Координирующий по поручению Верховного главнокомандующего действия фронтов Конева и Ватутина Жуков прозевал начало наступления немцев. Это был далеко не первый, но и не последний из очередных промахов маршала. Сталин не стал откладывать решение и отстранил Жукова от руководства и координации операцией по ликвидации окруженной группировки.
В 16 часов 12 февраля на фронты поступила директива: «1. Возложить руководство всеми войсками, действующими против корсунской группировки противника, на командующего 2-м Украинским фронтом (Конева. –
Телеграмма была подписана Сталиным и Антоновым, но главным в ней было не изменение ролей в руководстве операцией, а трансформация ее хода и характера задач для командующих. Фронт Конева должен был продолжить разгром окруженных частей, а на Ватутина и Жукова Сталин возложил задачу удержания внешнего кольца фронта, чтобы «не допустить прорыва противника со стороны Лысянки и Звенигородки на соединение» с окруженными.
Он своевременно отреагировал на изменение обстановки, и теперь дело было за его полководцами. Однако он пояснил причины недовольства своим представителем. 12 февраля, в 16 часов 45 минут, Сталин телеграфировал Жукову:
«Прорыв корсунской группировки из района Стеблов в направлении Шендеровка произошел потому, что слабая по своему составу 27-я армия не была своевременно усилена. Не было принято решительных мер к выполнению моих указаний об уничтожении в первую очередь стебловского выступа противника, откуда, вероятнее всего, можно было ожидать попыток его прорыва… Сил и средств на левом крыле 1-го Украинского фронта и на правом крыле 2-го Украинского фронта достаточно, чтобы ликвидировать прорыв противника и уничтожить его корсунскую группировку…»
Его опасения, что противник может избежать полного разгрома, были оправданны, и он правильно рассчитал ходы. Положение у немцев было критическое. В ночь с 16 на 17 февраля Штеммерман и Либ предприняли попытку прорваться из окружения в юго-западном направлении. Генерал Штеммерман построил ударную группу в несколько эшелонов. Она двинулась навстречу своему 3-му танковому корпусу, который напрягал все силы, чтобы бросить в помощь прорывавшимся хотя бы несколько танков.

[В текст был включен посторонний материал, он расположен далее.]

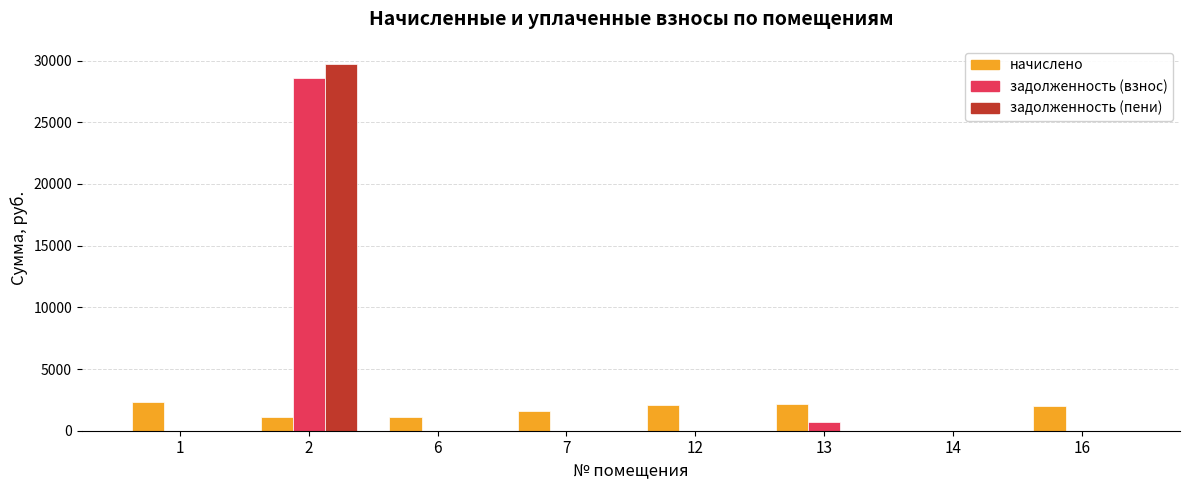

The value of задолженность (взнос) at 16 is 19064.1. True or false?

False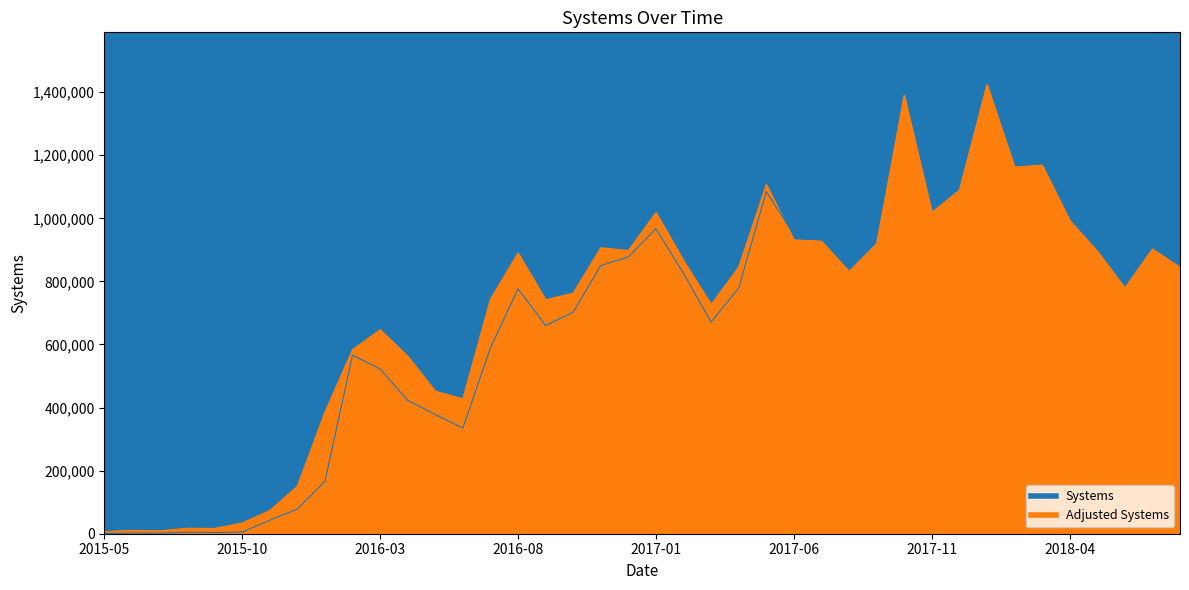

Which series has the largest total across all categories?

Adjusted Systems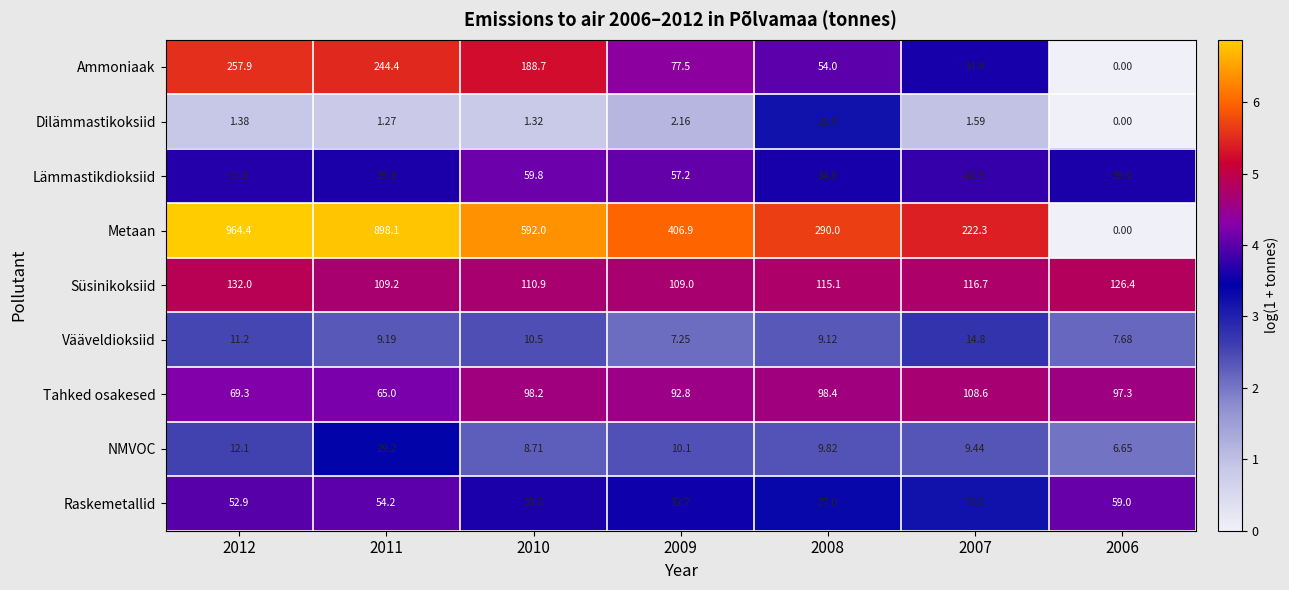

At which category is the sum across all series the highest?

2012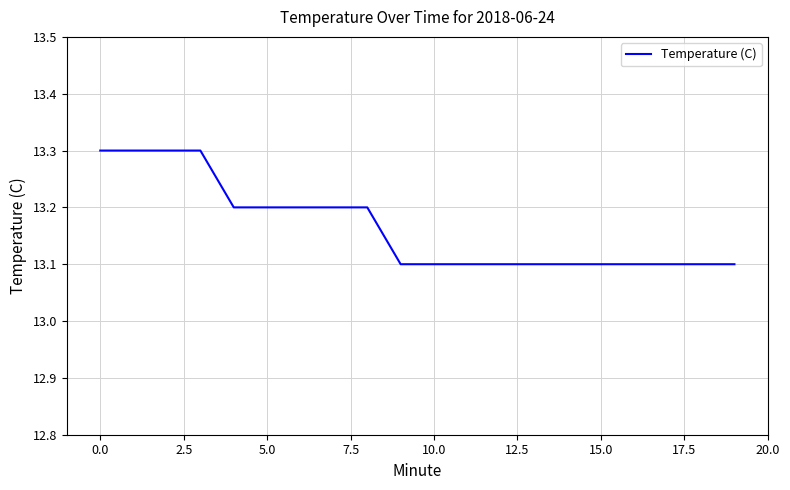

Is this an area chart (filled region under the line)?

No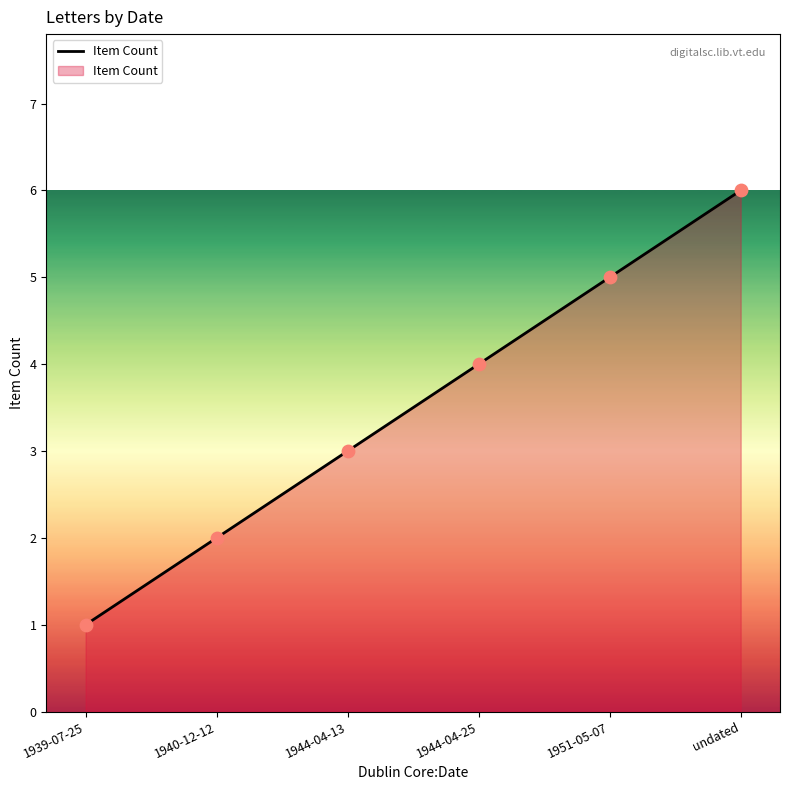

Between 1944-04-13 and 1940-12-12, which is larger?

1944-04-13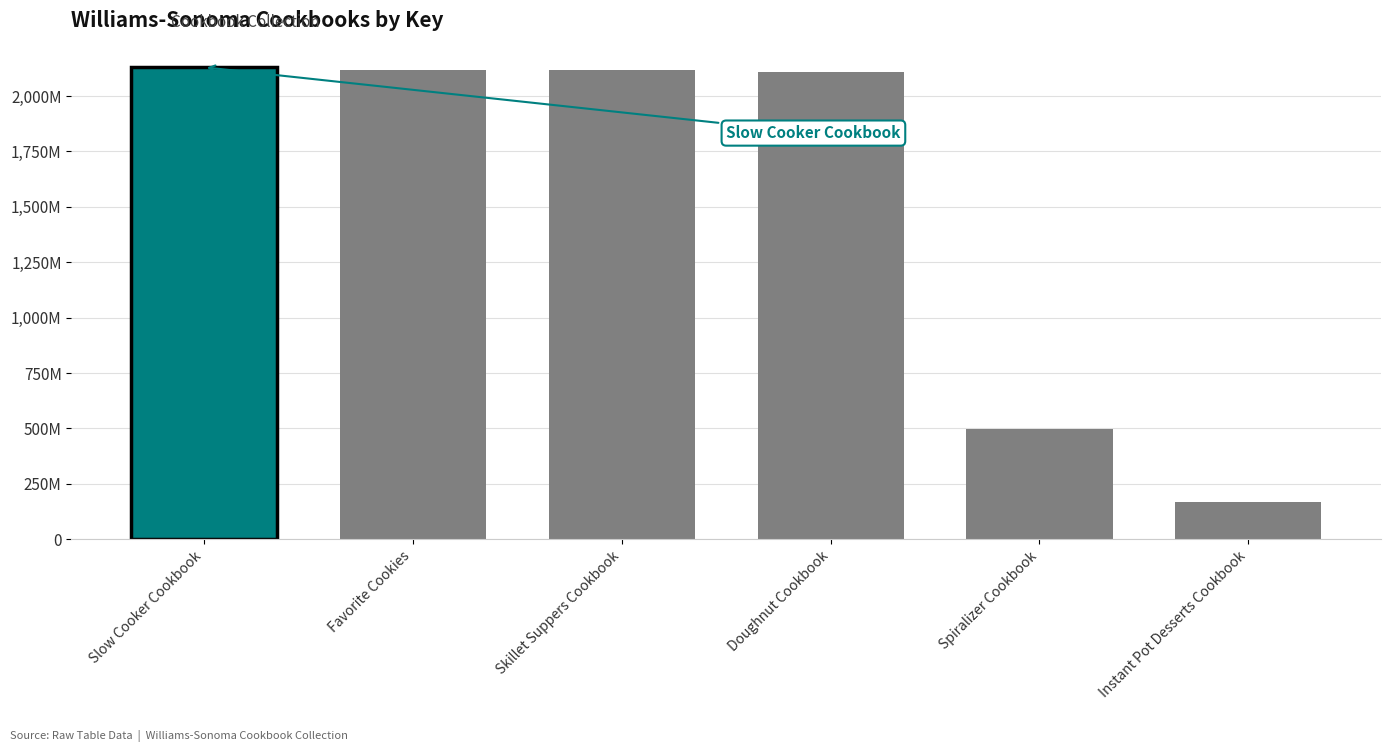

True or false: the data shows 3265646238 at Favorite Cookies.

False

Разыгралась снежная буря. Двигаться предстояло по бездорожью и глубокой грязи, и солдатам было приказано бросить орудия после того, как будут расстреляны все боеприпасы. Немецкий историк генерал Курт Типпельскирх в книге «История Второй мировой войны» пишет: «Когда к 15 февраля наступательные силы деблокирующих войск истощились, окруженные корпуса получили приказ пробиваться в южном направлении, откуда навстречу им должен был наступать танковый корпус 1-й танковой армии.
…Блестяще подготовленный прорыв в ночь с 16 на 17 февраля не привел, однако, к соединению с наступавшим навстречу корпусом, т.к. продвижение последнего, и без того медленное из-за плохого состояния грунта, было остановлено противником. Из окружения вышли лишь 30 тыс. человек».
Бой продолжался и с началом утра. В показаниях немецкого пленного указывается: «Основная дорога оказалась забитой останавливающимся и разбитым транспортом, и двигаться по ней не было возможности. На небольшом участке дороги на Лысянку я увидел огромное количество убитых немцев. Масса обозов запрудила не только дороги, но и поля» [102] .
Другой пленный, офицер, утверждал: «Из окружения никто не вышел. Все дороги были забиты транспортом, кругом был неимоверный беспорядок. Все смешалось в один поток. Все бежали, и никто не знал, куда он бежит и зачем. На дорогах и вне дорог валялись разбитые машины, орудия, повозки и сотни трупов солдат и офицеров».
Конев позже вспоминал: «Немцы шли ночью напролом, в густых боевых колоннах. Мы остановили их огнем и танками, которые давили на этом страшном зимнем поле напирающую и, я бы даже сказал, плохо управляемую толпу. И танкисты тут неповинны: танк, как известно, плохо видит ночью. Все происходило в кромешной темноте и в буране».
В этой свалке убитых и брошенной техники был обнаружен и труп командующего окруженной группировкой Штеммермана. Во время войны ходили слухи, его застрелили эсэсовцы из собственной охраны, чтобы не дать ему сдаться в плен. Но генерал до конца выполнил свой долг, и Конев пишет: «Я разрешил немецким военнопленным похоронить своего генерала с надлежащими почестями по законам военного времени».